When Dr. Michelle Coleman isn’t teaching and collaborating with students, she is devoted to her research, which examines the effects of equine obesity and a condition that affects the larynx.
Story by Briley Lambert
As a young girl in Greenville, South Carolina, Dr. Michelle Coleman was always fascinated with the beauty and grace of the horse.
Her longtime desire to one day enter the medical profession was reinforced by an infatuation with the science behind equine medicine, which would spark a lifetime of intrigue and years of research in the field of veterinary medicine.
After graduating from veterinary school at the University of Georgia and completing an internship in Lexington, Kentucky, Coleman came to the Texas A&M College of Veterinary Medicine & Biomedical Sciences (CVM) for a residency in large animal internal medicine. She has now been with the Large Animal Hospital (LAH) in the CVM for 10 years.
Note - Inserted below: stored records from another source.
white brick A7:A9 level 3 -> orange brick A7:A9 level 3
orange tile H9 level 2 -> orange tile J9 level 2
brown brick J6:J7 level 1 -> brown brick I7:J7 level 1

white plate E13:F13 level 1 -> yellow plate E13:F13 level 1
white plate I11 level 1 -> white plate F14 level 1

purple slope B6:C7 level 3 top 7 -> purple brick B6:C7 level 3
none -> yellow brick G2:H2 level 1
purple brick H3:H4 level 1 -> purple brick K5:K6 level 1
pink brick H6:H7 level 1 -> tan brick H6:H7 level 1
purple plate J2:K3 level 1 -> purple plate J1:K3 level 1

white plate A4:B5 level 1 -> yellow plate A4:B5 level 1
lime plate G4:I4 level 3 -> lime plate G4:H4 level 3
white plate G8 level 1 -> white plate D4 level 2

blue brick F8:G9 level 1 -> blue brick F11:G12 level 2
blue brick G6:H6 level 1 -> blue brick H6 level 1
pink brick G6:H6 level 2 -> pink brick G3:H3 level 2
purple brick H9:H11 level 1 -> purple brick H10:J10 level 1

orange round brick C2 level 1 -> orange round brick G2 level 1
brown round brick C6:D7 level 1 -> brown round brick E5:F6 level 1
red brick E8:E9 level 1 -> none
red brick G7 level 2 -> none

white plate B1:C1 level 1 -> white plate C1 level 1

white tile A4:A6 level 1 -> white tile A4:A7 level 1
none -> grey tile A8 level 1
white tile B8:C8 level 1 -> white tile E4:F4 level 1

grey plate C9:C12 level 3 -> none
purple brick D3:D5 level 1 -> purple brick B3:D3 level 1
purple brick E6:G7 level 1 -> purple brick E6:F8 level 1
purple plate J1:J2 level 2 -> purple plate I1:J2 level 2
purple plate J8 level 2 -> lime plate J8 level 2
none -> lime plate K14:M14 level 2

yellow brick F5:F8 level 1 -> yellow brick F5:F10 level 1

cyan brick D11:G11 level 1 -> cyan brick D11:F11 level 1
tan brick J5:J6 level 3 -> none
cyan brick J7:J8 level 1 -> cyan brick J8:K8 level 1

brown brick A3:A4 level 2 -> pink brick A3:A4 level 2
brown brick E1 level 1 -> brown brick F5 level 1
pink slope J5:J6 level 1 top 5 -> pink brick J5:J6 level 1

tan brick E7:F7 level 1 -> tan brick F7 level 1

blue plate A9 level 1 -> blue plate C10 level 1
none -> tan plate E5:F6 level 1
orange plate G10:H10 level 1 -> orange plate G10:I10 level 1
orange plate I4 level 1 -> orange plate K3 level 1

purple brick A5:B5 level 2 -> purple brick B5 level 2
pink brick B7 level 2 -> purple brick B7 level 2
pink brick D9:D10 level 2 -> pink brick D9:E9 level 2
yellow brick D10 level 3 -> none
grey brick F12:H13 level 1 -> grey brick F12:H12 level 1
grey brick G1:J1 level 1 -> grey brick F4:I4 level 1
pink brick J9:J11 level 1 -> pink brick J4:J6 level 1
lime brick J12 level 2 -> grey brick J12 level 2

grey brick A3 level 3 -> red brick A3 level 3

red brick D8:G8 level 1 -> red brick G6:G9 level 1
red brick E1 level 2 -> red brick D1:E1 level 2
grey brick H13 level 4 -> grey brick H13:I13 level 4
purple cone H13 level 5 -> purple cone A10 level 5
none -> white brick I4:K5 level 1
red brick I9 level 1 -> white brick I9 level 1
While here, she also completed a Ph.D. in biomedical sciences.
Her knowledge in equine medicine has been put to great use at the CVM.
With the equine industry in Texas ranking among the largest in the country—consisting primarily of working horses and those owned as pets—Coleman and the rest of the equine team at the CVM stay busy year-round.
In addition, Coleman has focused her research on laminitis, a condition affecting the foot of the horse.
Her studies, mentored by Dr. Noah Cohen, have found that obesity is a risk factor for the development of laminitis; thus, she has focused her attention on better understanding the physiological processes associated with obesity to improve the mechanisms for preventing or managing obesity and, ultimately, reduce the burden of laminitis.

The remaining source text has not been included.